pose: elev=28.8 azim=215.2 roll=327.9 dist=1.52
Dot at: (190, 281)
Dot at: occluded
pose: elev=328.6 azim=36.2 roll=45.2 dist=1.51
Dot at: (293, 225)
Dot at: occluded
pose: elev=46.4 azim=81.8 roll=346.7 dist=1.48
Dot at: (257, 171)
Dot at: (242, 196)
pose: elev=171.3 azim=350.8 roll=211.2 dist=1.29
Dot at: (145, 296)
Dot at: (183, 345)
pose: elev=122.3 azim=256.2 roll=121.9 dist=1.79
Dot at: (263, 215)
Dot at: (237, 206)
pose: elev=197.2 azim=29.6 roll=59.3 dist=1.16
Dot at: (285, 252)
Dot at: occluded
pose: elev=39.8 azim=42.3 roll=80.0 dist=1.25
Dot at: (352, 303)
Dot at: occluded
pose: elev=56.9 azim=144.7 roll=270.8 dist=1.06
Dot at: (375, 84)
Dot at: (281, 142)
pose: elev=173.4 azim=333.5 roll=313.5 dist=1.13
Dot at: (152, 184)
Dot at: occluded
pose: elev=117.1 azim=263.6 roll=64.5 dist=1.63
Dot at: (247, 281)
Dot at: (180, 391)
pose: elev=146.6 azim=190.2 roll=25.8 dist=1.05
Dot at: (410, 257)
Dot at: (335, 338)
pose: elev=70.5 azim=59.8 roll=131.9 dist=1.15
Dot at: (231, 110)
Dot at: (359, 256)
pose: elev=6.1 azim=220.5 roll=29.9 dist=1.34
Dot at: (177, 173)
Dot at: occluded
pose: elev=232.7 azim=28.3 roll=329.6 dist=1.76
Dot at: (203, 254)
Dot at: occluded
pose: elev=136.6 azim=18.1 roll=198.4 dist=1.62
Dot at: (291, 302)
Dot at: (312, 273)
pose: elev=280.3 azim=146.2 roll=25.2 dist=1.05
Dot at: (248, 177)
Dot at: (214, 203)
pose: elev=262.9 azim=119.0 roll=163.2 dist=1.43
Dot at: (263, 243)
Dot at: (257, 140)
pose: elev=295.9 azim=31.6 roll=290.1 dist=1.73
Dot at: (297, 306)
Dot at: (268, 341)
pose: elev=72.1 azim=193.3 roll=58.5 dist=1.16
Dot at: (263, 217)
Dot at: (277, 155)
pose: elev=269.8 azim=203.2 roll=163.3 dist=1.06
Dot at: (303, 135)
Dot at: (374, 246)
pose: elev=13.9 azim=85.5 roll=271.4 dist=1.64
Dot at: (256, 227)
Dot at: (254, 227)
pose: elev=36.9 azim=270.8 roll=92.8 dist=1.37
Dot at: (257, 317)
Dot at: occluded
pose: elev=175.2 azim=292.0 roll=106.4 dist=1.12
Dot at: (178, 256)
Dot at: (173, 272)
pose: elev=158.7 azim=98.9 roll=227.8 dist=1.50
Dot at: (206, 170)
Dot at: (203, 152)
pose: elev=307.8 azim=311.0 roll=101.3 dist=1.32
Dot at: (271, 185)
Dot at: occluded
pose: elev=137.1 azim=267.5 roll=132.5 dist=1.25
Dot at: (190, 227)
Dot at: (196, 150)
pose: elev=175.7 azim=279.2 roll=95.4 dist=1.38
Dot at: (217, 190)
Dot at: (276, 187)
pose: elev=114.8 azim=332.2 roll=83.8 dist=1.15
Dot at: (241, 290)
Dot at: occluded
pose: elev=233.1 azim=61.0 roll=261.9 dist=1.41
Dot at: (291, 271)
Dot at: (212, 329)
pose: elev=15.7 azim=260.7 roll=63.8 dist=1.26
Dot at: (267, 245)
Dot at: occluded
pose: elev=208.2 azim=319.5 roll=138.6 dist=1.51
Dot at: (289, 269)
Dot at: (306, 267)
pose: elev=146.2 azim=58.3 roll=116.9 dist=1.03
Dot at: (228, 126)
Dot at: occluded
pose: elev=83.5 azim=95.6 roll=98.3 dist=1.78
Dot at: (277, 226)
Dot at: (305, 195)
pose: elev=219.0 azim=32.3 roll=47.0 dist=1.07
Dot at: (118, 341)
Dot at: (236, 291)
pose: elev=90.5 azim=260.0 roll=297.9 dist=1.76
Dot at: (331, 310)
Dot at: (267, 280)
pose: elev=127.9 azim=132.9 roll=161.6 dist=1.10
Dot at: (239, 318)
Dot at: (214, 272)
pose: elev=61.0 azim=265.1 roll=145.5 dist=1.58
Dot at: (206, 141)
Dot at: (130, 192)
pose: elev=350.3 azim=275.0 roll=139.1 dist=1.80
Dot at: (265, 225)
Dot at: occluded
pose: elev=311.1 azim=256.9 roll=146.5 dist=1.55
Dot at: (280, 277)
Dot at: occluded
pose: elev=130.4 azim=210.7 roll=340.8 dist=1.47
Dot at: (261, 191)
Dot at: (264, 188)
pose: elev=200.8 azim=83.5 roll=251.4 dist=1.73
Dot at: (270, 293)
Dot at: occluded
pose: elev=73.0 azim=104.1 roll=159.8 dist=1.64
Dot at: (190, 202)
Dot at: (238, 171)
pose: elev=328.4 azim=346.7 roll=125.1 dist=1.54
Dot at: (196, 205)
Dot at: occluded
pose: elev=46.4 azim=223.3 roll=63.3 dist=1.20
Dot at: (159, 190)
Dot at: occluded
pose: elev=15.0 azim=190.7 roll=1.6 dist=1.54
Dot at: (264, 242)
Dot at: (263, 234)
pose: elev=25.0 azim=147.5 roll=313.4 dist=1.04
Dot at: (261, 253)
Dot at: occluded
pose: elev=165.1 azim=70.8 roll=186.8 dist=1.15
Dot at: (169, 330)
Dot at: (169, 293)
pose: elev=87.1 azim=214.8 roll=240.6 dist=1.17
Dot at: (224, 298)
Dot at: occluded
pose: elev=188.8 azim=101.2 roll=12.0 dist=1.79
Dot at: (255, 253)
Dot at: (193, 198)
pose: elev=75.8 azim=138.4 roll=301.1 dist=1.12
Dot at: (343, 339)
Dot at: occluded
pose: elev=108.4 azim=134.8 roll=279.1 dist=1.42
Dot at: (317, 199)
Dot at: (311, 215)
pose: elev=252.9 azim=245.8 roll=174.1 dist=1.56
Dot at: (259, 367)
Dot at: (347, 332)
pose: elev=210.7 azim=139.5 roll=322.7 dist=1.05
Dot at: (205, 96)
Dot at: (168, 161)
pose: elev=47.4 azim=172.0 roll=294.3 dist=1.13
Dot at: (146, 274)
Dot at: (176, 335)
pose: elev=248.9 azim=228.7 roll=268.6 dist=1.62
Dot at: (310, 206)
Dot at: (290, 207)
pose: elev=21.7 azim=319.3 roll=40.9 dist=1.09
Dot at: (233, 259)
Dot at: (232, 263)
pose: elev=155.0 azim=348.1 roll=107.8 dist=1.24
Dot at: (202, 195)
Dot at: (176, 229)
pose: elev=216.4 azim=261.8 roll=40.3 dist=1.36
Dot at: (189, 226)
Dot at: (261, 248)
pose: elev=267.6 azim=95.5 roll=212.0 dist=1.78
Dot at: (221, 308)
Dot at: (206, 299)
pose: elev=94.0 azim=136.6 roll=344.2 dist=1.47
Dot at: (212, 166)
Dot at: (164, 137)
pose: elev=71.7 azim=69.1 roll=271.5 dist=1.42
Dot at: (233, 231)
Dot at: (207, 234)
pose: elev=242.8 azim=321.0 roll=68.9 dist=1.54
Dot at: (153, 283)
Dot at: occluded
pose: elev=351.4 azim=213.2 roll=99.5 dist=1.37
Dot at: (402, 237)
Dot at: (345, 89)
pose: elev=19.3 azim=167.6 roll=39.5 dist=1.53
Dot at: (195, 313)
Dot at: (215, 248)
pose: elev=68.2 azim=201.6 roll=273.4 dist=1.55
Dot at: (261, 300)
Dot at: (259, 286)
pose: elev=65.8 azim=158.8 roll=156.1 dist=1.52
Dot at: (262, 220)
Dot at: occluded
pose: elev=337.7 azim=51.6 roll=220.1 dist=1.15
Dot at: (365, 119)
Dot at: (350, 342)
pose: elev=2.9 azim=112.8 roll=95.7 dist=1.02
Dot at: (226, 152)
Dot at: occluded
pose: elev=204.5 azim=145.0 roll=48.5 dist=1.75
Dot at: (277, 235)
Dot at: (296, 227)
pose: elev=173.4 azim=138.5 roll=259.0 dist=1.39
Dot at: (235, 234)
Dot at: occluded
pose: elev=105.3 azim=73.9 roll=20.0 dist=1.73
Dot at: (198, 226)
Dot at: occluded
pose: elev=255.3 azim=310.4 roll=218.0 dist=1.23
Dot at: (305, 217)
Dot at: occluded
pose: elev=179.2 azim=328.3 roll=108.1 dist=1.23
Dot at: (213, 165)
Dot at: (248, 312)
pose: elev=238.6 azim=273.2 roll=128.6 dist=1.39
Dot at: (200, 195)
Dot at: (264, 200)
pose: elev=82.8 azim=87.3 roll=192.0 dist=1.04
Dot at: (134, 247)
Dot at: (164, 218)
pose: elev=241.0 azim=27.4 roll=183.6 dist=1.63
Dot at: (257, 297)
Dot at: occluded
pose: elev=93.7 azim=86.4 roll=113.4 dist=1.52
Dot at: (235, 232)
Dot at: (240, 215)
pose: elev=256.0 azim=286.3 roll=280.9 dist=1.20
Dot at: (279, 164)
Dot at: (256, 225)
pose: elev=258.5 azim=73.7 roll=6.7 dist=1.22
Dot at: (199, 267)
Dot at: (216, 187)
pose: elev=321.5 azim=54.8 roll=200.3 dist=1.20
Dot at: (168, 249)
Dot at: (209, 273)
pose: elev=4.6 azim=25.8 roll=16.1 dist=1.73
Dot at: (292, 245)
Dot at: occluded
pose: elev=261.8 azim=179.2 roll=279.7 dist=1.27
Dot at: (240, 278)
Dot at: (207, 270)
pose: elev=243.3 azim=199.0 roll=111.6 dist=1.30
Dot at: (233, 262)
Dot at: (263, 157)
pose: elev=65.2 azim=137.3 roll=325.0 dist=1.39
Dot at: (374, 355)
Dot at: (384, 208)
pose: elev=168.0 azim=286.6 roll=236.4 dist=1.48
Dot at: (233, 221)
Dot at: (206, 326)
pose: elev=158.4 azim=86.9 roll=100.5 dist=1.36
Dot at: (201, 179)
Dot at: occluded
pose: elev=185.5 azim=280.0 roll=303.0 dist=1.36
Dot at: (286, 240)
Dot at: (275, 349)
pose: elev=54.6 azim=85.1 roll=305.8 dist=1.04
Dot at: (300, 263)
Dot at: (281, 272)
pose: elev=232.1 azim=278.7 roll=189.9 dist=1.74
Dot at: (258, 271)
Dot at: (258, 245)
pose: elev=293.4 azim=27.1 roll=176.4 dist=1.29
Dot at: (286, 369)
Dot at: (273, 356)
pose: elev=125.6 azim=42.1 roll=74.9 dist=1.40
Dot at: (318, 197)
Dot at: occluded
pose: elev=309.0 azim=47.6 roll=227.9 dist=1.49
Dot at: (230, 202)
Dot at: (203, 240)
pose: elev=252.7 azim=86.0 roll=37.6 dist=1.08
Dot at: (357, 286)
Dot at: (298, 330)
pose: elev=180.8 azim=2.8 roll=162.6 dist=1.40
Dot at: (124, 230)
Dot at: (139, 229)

• _WHAT YOU HAVE TO DO_
Render the items from the first line through the line containing "Dot at: (242, 196)" as a Markdown table with the columns Row and Item line, one item line per row and blank lines omitted.

• _ANSWER_
| Row | Item line |
|---|---|
| 1 | pose: elev=28.8 azim=215.2 roll=327.9 dist=1.52 |
| 2 | Dot at: (190, 281) |
| 3 | Dot at: occluded |
| 4 | pose: elev=328.6 azim=36.2 roll=45.2 dist=1.51 |
| 5 | Dot at: (293, 225) |
| 6 | Dot at: occluded |
| 7 | pose: elev=46.4 azim=81.8 roll=346.7 dist=1.48 |
| 8 | Dot at: (257, 171) |
| 9 | Dot at: (242, 196) |